> Required work
Using only the entries below, output the lines starting at the one containing "left wrist: (879, 924)" and ending at the one containing "right hip: (396, 24)", exactly and inclusive of both, omitting the pictures.

> Material to process
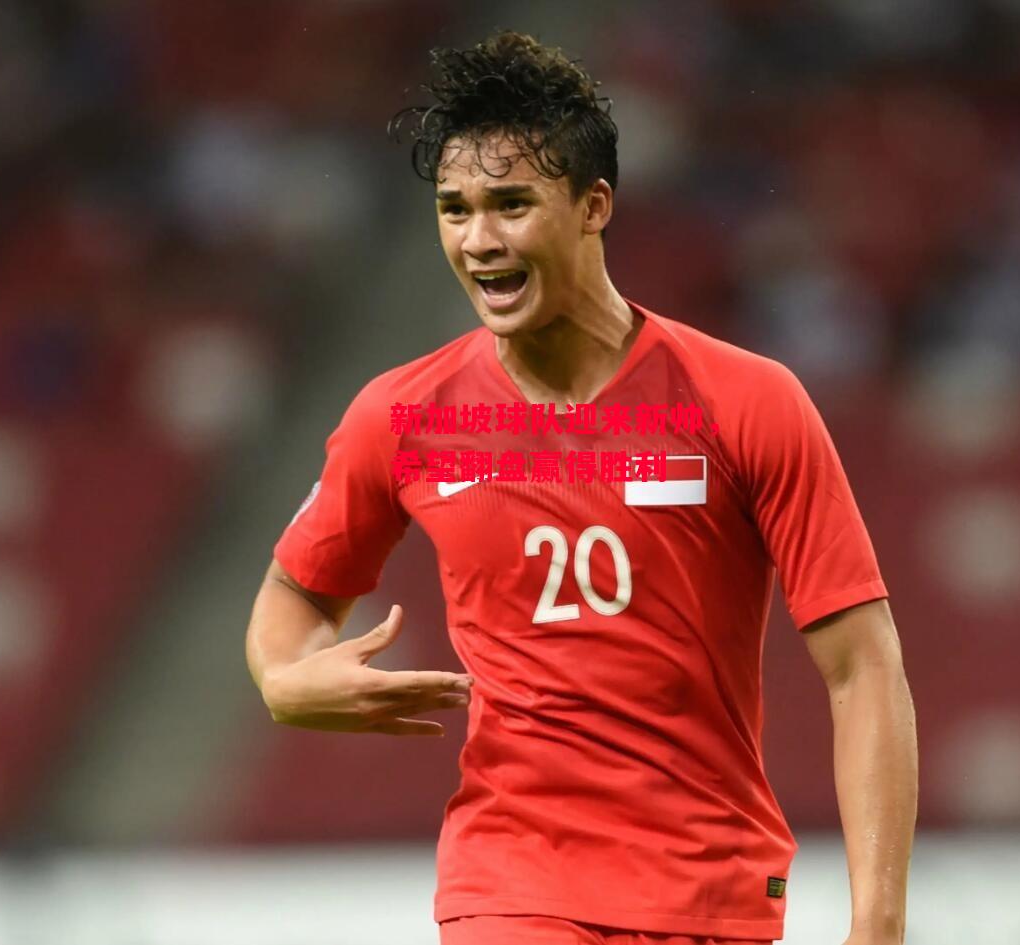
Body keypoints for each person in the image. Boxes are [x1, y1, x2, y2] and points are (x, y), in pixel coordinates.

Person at [246, 30, 917, 945]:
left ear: (594, 205)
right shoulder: (401, 416)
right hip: (510, 888)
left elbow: (863, 666)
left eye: (512, 204)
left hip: (710, 889)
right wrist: (283, 680)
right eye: (454, 209)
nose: (479, 240)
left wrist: (879, 924)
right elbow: (292, 600)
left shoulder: (747, 402)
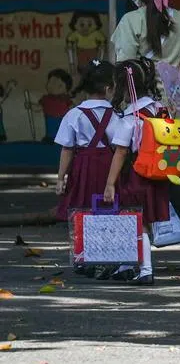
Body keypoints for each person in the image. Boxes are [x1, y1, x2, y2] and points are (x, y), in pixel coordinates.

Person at [103, 58, 175, 285]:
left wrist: (110, 183)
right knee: (136, 220)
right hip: (159, 172)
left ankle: (145, 270)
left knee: (137, 221)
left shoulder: (130, 117)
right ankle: (127, 264)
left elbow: (121, 152)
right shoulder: (158, 108)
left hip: (136, 173)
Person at [53, 60, 118, 273]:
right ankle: (109, 255)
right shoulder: (116, 115)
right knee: (109, 209)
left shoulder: (74, 114)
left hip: (83, 168)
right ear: (109, 88)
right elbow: (122, 146)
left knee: (82, 210)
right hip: (109, 168)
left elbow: (67, 149)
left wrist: (61, 177)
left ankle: (83, 257)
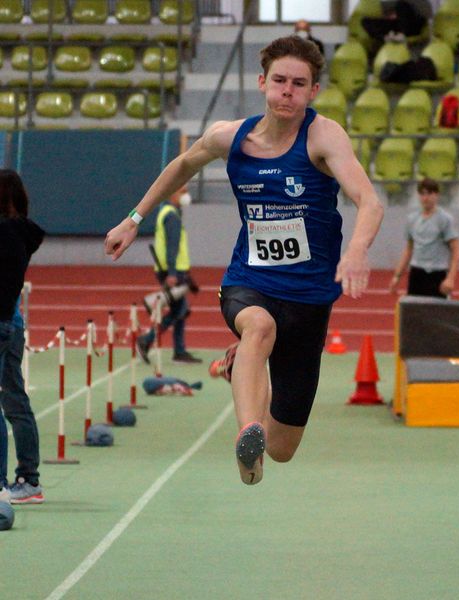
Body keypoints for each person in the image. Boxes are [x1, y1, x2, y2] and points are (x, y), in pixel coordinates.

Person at [104, 36, 384, 486]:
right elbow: (182, 165)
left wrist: (356, 249)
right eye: (279, 81)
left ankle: (246, 382)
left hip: (309, 300)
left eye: (299, 83)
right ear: (262, 83)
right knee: (259, 327)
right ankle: (246, 429)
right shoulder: (229, 136)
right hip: (248, 282)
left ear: (313, 91)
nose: (287, 91)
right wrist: (134, 218)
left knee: (283, 449)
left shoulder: (323, 136)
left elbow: (369, 201)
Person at [0, 169, 45, 504]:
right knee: (15, 400)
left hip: (2, 321)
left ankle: (1, 483)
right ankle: (29, 479)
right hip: (13, 322)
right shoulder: (23, 233)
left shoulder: (4, 233)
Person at [136, 187, 202, 364]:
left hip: (173, 270)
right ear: (172, 194)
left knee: (181, 309)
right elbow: (172, 248)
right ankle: (147, 340)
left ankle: (179, 351)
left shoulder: (167, 212)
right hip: (171, 272)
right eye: (182, 191)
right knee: (178, 310)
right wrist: (173, 273)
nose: (186, 195)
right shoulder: (171, 216)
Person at [389, 178, 459, 298]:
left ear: (436, 195)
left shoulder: (445, 219)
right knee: (415, 313)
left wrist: (450, 278)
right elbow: (409, 249)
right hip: (417, 273)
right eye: (422, 194)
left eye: (429, 193)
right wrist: (397, 276)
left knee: (437, 313)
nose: (425, 198)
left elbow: (456, 250)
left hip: (437, 274)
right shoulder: (412, 219)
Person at [361, 0, 432, 44]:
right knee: (365, 21)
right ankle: (385, 38)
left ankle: (401, 35)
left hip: (412, 25)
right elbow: (384, 11)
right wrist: (390, 15)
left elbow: (426, 13)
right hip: (396, 24)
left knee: (401, 4)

> Written solution
left wrist: (879, 924)
right elbow: (292, 600)
left shoulder: (747, 402)
Body keypoints for each person in the image. Boxes are [x1, y1, x2, y2] and points are (x, y), in pixel coordinates.

Person at [103, 58, 175, 285]:
left wrist: (110, 183)
right knee: (136, 220)
right hip: (159, 172)
left ankle: (145, 270)
left knee: (137, 221)
left shoulder: (130, 117)
right ankle: (127, 264)
left elbow: (121, 152)
right shoulder: (158, 108)
left hip: (136, 173)
Person at [53, 60, 118, 273]:
right ankle: (109, 255)
right shoulder: (116, 115)
right knee: (109, 209)
left shoulder: (74, 114)
left hip: (83, 168)
right ear: (109, 88)
right elbow: (122, 146)
left knee: (82, 210)
right hip: (109, 168)
left elbow: (67, 149)
left wrist: (61, 177)
left ankle: (83, 257)
Body keypoints for each person in the image. Boxes are [x1, y1, x2, y2] and points are (x, y), in pixel coordinates.

Person at [104, 36, 384, 486]:
right elbow: (182, 165)
left wrist: (356, 249)
right eye: (279, 81)
left ankle: (246, 382)
left hip: (309, 300)
left eye: (299, 83)
right ear: (262, 83)
right knee: (259, 327)
right ankle: (246, 429)
right shoulder: (229, 136)
right hip: (248, 282)
left ear: (313, 91)
nose: (287, 91)
right wrist: (134, 218)
left knee: (283, 449)
left shoulder: (323, 136)
left elbow: (369, 201)
Person at [0, 169, 45, 504]:
right knee: (15, 400)
left hip: (2, 321)
left ankle: (1, 483)
right ankle: (29, 479)
right hip: (13, 322)
right shoulder: (23, 233)
left shoulder: (4, 233)
Person at [136, 187, 202, 364]:
left hip: (173, 270)
right ear: (172, 194)
left knee: (181, 309)
right elbow: (172, 248)
right ankle: (147, 340)
left ankle: (179, 351)
left shoulder: (167, 212)
right hip: (171, 272)
right eye: (182, 191)
right knee: (178, 310)
right wrist: (173, 273)
nose: (186, 195)
right shoulder: (171, 216)
Person at [389, 178, 459, 298]:
left ear: (436, 195)
left shoulder: (445, 219)
right knee: (415, 313)
left wrist: (450, 278)
right elbow: (409, 249)
right hip: (417, 273)
right eye: (422, 194)
left eye: (429, 193)
right wrist: (397, 276)
left knee: (437, 313)
nose: (425, 198)
left elbow: (456, 250)
left hip: (437, 274)
right shoulder: (412, 219)
Person at [361, 0, 432, 44]:
right knee: (365, 21)
right ankle: (385, 38)
left ankle: (401, 35)
left hip: (412, 25)
right elbow: (384, 11)
right wrist: (390, 15)
left elbow: (426, 13)
right hip: (396, 24)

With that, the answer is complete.